If you want to inject code into another executable, you can use LD_PRELOAD or LD_AUDIT, which does not have these problems.
Comment 14 John Reiser 2019-03-16 20:12:51 UTC
(In reply to Florian Weimer from comment #13)
> We cannot support this because it is not possible to perform correct
> relocations if another executable has already been loaded.  There is also no
> way to correctly execute the ELF constructors of the second executable.

Please give specific examples or explanations why success (or a recognizable, specific, and informative error code) is not possible.  The relocations of the dl_open()ed ./hello32 are preformed correctly enough to invoke printf() through the usual PLT (Program Linkage Table) [evidence in Comment #3], which directly contradicts the claim of Comment #13.

The revised test case of the Description, and the revised patch in Comment #7 demonstrate that dl_open() of ET_EXEC can succeed.  The remark of Comment #9 tells how to determine [non-]conflict of address space.  Comment #13 has no example or explanation why calling the DT_INIT* functions must fail.

> If you want to inject code into another executable, you can use LD_PRELOAD
> or LD_AUDIT, which does not have these problems.

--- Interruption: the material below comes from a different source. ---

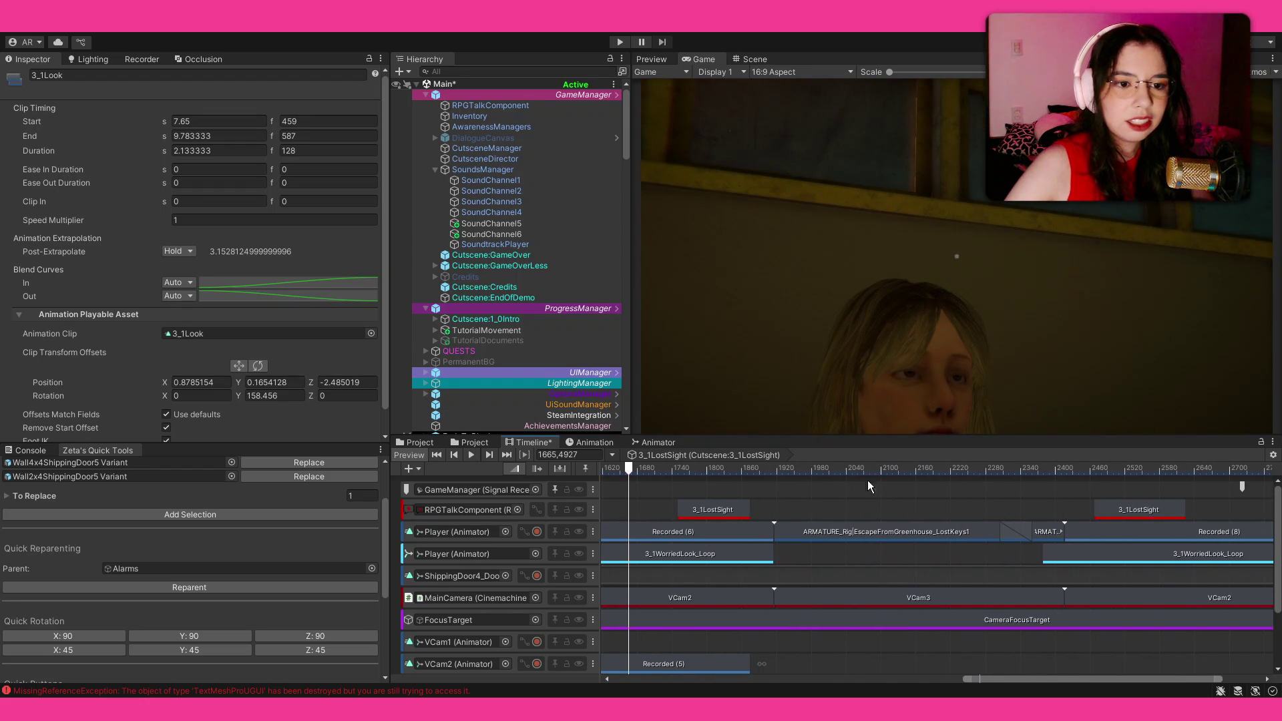
left_click(842, 470)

Portions of the PT_INTERP and language-support run-time library initialization run before any LD_PRELOAD or LD_AUDIT library.  The goal is complete control by the auditor.  If there is to be any "injection of code", it will be dl_open()ing the target executable into the auditor.
Comment 15 Florian Weimer 2019-04-15 12:57:08 UTC
(In reply to John Reiser from comment #14)
> (In reply to Florian Weimer from comment #13)
> > We cannot support this because it is not possible to perform correct
> > relocations if another executable has already been loaded.  There is also no
> > way to correctly execute the ELF constructors of the second executable.
> 
> Please give specific examples or explanations why success (or a
> recognizable, specific, and informative error code) is not possible.

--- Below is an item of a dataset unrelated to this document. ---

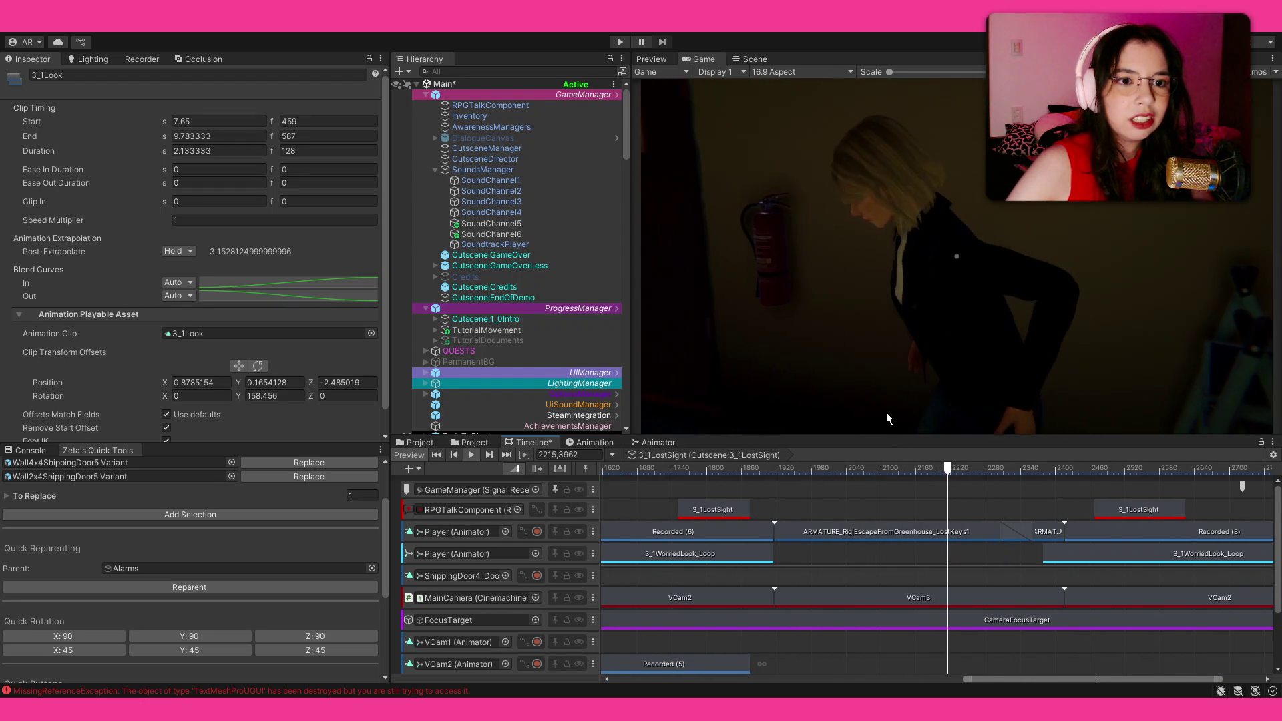
scroll(838, 516, "down", 4)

Here is an example.  The first program is mylocaltime-export:

#include <stdio.h>
#include <time.h>

void
mylocaltime (time_t t)
{
  struct tm *tm = localtime (&t);
  printf ("tm_isdst (from other program): %d\n", tm->tm_isdst);
  printf ("daylight (from other program): %d\n", daylight);
}

int
main (void)
{
  return 0;
}

The second is mylocaltime-use:

#include <dlfcn.h>
#include <err.h>
#include <stddef.h>
#include <stdio.h>
#include <stdlib.h>
#include <time.h>

static void
mylocaltime2 (time_t t)
{
  struct tm *tm = localtime (&t);
  printf ("tm_isdst (from main program): %d\n", tm->tm_isdst);
  printf ("daylight (from main program): %d\n", daylight);
}

int
main (void)
{
  setenv ("TZ", "Europe/Berlin", 1);
  void *handle = dlopen ("./mylocaltime-export", RTLD_NOW);
  if (handle == NULL)
    errx (1, "dlopen: %s", dlerror ());
  void *func = dlsym (handle, "mylocaltime");
  if (func == NULL)
    errx (1, "dlsym: %s", dlerror ());
  void (*fptr) (time_t) = func;
  mylocaltime2 (1555332781);
  fptr (1555332781);
}

Running the latter produces on x86-64:

tm_isdst (from main program): 1
daylight (from main program): 1
tm_isdst (from other program): 1
daylight (from other program): 0

Such issues will be extremely difficult to debug.
Comment 16 Florian Weimer 2019-06-19 08:16:09 UTC
We will not support this because it breaks ABI.  Please use the LD_AUDIT mechanism or a modified loader that directly performs the steps you require instead.